Je ne soutiens pas, non, je condamne, tout individu ou groupe qui recourt à la force brutale à des fins sociales ou politiques, indépendamment de son origine, de sa motivation, de son idéologie ou de sa croyance. Erdogan et le PKK sont tout aussi coupables l’un que l’autre. Ils doivent prendre le temps de réfléchir à ce qu’apporteront toutes ces morts et ces destructions, alors qu’au bout du compte les deux peuples devront quand même coexister et se faire face.

Lorsqu’on constate une montée de l’extrémisme radical, que les droits de l’Homme deviennent des cibles idéales, que le terrorisme s’intensifie, que les conflits ethniques violents se multiplient et que des milliers d’hommes, de femmes et d’enfants sont massacrés, les meneurs de conscience ne doivent pas jeter de l’huile sur le feu qui consume la région inlassablement et sans pitié.

Le PKK ne doit pas rentrer dans le jeu de dictateurs tels qu’Erdogan, en tuant des civils innocents ; tant qu’il sera considéré comme un groupe terroriste, il ne bénéficiera pas du soutien d’organisations civiques influentes et de la population turque en général.

Pour ne plus être stigmatisé comme étant une organisation terroriste, le PKK doit déclarer un cessez-le-feu unilatéral et se déclarer prêt à entamer des négociations de paix de manière inconditionnelle, ce qui augmenterait la pression publique sur Erdogan pour qu’il reprenne les pourparlers.

En l’absence du leadership américain, l’UE doit se charger elle-même d’utiliser son énorme levier économique et politique pour empêcher Erdogan de poursuivre ses méthodes et ses politiques impitoyables à l’encontre des Kurdes et de ses propres concitoyens turcs. Le fanatisme nationaliste d’Erdogan divise le pays et pourrait bien engendrer des violences généralisées entre les Turcs, intensifiant encore davantage l’instabilité régionale.

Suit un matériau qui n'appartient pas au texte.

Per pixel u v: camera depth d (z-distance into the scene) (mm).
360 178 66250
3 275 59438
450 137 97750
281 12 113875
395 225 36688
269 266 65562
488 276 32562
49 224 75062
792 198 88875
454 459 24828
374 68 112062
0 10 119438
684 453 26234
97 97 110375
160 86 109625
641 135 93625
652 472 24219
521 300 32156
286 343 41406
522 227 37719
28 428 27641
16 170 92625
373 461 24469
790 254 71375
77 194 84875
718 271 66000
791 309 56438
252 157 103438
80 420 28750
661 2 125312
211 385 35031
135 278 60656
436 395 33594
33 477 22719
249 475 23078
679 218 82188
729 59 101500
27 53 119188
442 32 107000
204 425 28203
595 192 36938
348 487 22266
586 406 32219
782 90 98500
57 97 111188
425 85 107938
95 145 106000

Monsieur le Président, réveillez-vous ! Vous ne réussirez pas à tuer tous les combattants du PKK, non seulement à cause de la nature de cette guérilla, mais surtout en raison de la détermination des Kurdes qui veulent à tout prix préserver leur riche patrimoine culturel ainsi que leur langue et leurs droits fondamentaux. Ils resteront déterminés et ils vous survivront, peu importe la douleur et les souffrances qu’ils devront endurer sous votre joug tyrannique.